Village de l’âge du fer, mémoire perdue
À l’âge du fer, le fossé finit de se combler et le lieu se banalise progressivement en habitat ordinaire. Sa mémoire astronomique s’efface sans laisser de trace écrite — l’écriture n’existe pas encore dans cette région à cette époque. Le monument aura ainsi traversé trois âges distincts : observatoire, cimetière, puis village. C’est sous ce dernier visage, le plus anodin, qu’il a traversé les siècles jusqu’à aujourd’hui.
Ce que les fouilles en cours cherchent encore à établir
Les archéologues de l’université de Bohême occidentale poursuivent l’exploration du terrain pour dater plus finement chacune des trois phases d’occupation.

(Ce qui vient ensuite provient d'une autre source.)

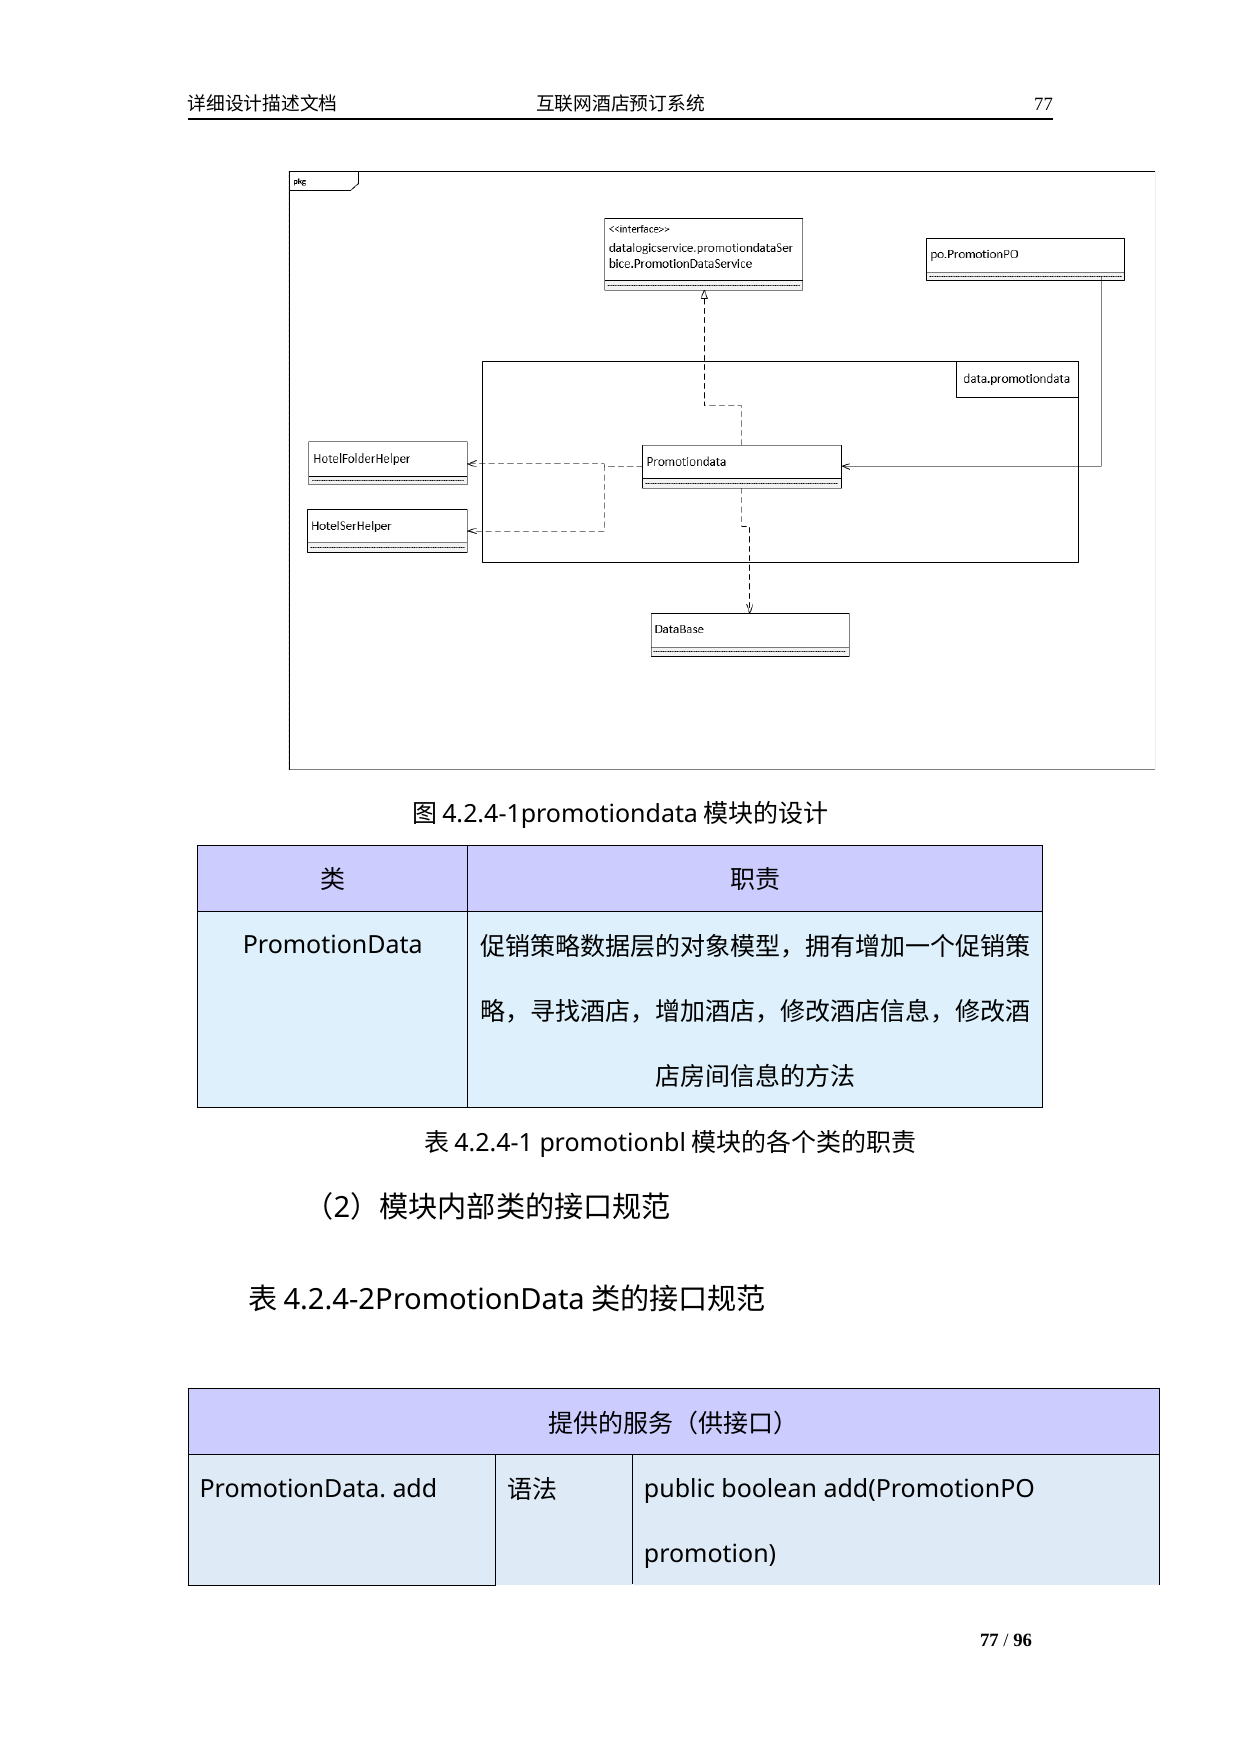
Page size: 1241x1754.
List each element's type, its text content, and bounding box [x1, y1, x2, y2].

table_cell 促销策略数据层的对象模型，拥有增加一个促销策略，寻找酒店，增加酒店，修改酒店信息，修改酒店房间信息的方法 [468, 912, 1042, 1107]
table_cell public boolean add(PromotionPO promotion) [633, 1455, 1159, 1585]
table_cell PromotionData [198, 912, 467, 1107]
picture [287, 171, 1155, 770]
text （2）模块内部类的接口规范 [187, 1173, 1053, 1238]
table_cell PromotionData. add [189, 1455, 495, 1585]
text 表4.2.4-1 promotionbl模块的各个类的职责 [187, 1108, 1053, 1173]
text 图4.2.4-1promotiondata模块的设计 [187, 779, 1053, 844]
table_header 类 [198, 846, 467, 911]
table_header 职责 [468, 846, 1042, 911]
table_header 提供的服务（供接口） [189, 1389, 1159, 1454]
text 表4.2.4-2PromotionData类的接口规范 [187, 1265, 1053, 1330]
table_cell 语法 [496, 1455, 632, 1585]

Les questions restées ouvertes sont nombreuses :
- Quelle population précise a construit le cercle, et d’où venait-elle ?
- Les axes lunaires ont-ils été intégrés dès l’origine ou ajoutés lors d’une phase ultérieure ?
- Comment le savoir astronomique a-t-il été transmis sur plusieurs générations avant de se perdre ?
- Existe-t-il d’autres structures similaires encore enfouies dans la plaine bohémienne ?
- Quel rapport, s’il en existe un, unit ce type d’enclos aux rondels contemporains découverts en Autriche et en Allemagne ?
Le site de Chleby s’inscrit dans une tradition d’enclos circulaires néolithiques documentée à travers toute l’Europe centrale, mais sa conservation et la précision de ses alignements en font un cas d’étude particulièrement rare. Selon les données publiées en août 2026 par l’université de Bohême occidentale, il compte parmi les plus anciens dispositifs d’observation céleste formellement documentés dans la région.
La question de savoir si d’autres villages tchèques ordinaires recouvrent des monuments comparables reste, pour l’heure, entièrement ouverte.